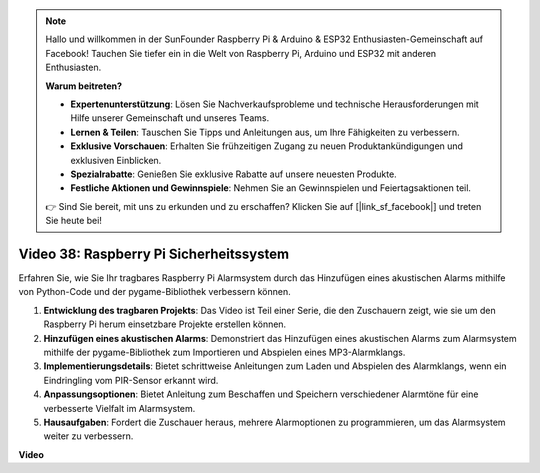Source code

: .. note::

    Hallo und willkommen in der SunFounder Raspberry Pi & Arduino & ESP32 Enthusiasten-Gemeinschaft auf Facebook! Tauchen Sie tiefer ein in die Welt von Raspberry Pi, Arduino und ESP32 mit anderen Enthusiasten.

    **Warum beitreten?**

    - **Expertenunterstützung**: Lösen Sie Nachverkaufsprobleme und technische Herausforderungen mit Hilfe unserer Gemeinschaft und unseres Teams.
    - **Lernen & Teilen**: Tauschen Sie Tipps und Anleitungen aus, um Ihre Fähigkeiten zu verbessern.
    - **Exklusive Vorschauen**: Erhalten Sie frühzeitigen Zugang zu neuen Produktankündigungen und exklusiven Einblicken.
    - **Spezialrabatte**: Genießen Sie exklusive Rabatte auf unsere neuesten Produkte.
    - **Festliche Aktionen und Gewinnspiele**: Nehmen Sie an Gewinnspielen und Feiertagsaktionen teil.

    👉 Sind Sie bereit, mit uns zu erkunden und zu erschaffen? Klicken Sie auf [|link_sf_facebook|] und treten Sie heute bei!

Video 38: Raspberry Pi Sicherheitssystem
=======================================================================================

Erfahren Sie, wie Sie Ihr tragbares Raspberry Pi Alarmsystem durch das Hinzufügen eines akustischen Alarms mithilfe von Python-Code und der pygame-Bibliothek verbessern können.


1. **Entwicklung des tragbaren Projekts**: Das Video ist Teil einer Serie, die den Zuschauern zeigt, wie sie um den Raspberry Pi herum einsetzbare Projekte erstellen können.
2. **Hinzufügen eines akustischen Alarms**: Demonstriert das Hinzufügen eines akustischen Alarms zum Alarmsystem mithilfe der pygame-Bibliothek zum Importieren und Abspielen eines MP3-Alarmklangs.
3. **Implementierungsdetails**: Bietet schrittweise Anleitungen zum Laden und Abspielen des Alarmklangs, wenn ein Eindringling vom PIR-Sensor erkannt wird.
4. **Anpassungsoptionen**: Bietet Anleitung zum Beschaffen und Speichern verschiedener Alarmtöne für eine verbesserte Vielfalt im Alarmsystem.
5. **Hausaufgaben**: Fordert die Zuschauer heraus, mehrere Alarmoptionen zu programmieren, um das Alarmsystem weiter zu verbessern.


**Video**

.. raw:: html

    <iframe width="700" height="500" src="https://www.youtube.com/embed/qDv8fBn0Mqk?si=SmFPuYx6Q9NZVmwW" title="YouTube video player" frameborder="0" allow="accelerometer; autoplay; clipboard-write; encrypted-media; gyroscope; picture-in-picture; web-share" allowfullscreen></iframe>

──────────

### WHAT YOU HAVE TO DO
When a line among the entries contains "Alarmsystem", pull that line out.

### YOUR SOLUTION
Erfahren Sie, wie Sie Ihr tragbares Raspberry Pi Alarmsystem durch das Hinzufügen eines akustischen Alarms mithilfe von Python-Code und der pygame-Bibliothek verbessern können.
2. **Hinzufügen eines akustischen Alarms**: Demonstriert das Hinzufügen eines akustischen Alarms zum Alarmsystem mithilfe der pygame-Bibliothek zum Importieren und Abspielen eines MP3-Alarmklangs.
4. **Anpassungsoptionen**: Bietet Anleitung zum Beschaffen und Speichern verschiedener Alarmtöne für eine verbesserte Vielfalt im Alarmsystem.
5. **Hausaufgaben**: Fordert die Zuschauer heraus, mehrere Alarmoptionen zu programmieren, um das Alarmsystem weiter zu verbessern.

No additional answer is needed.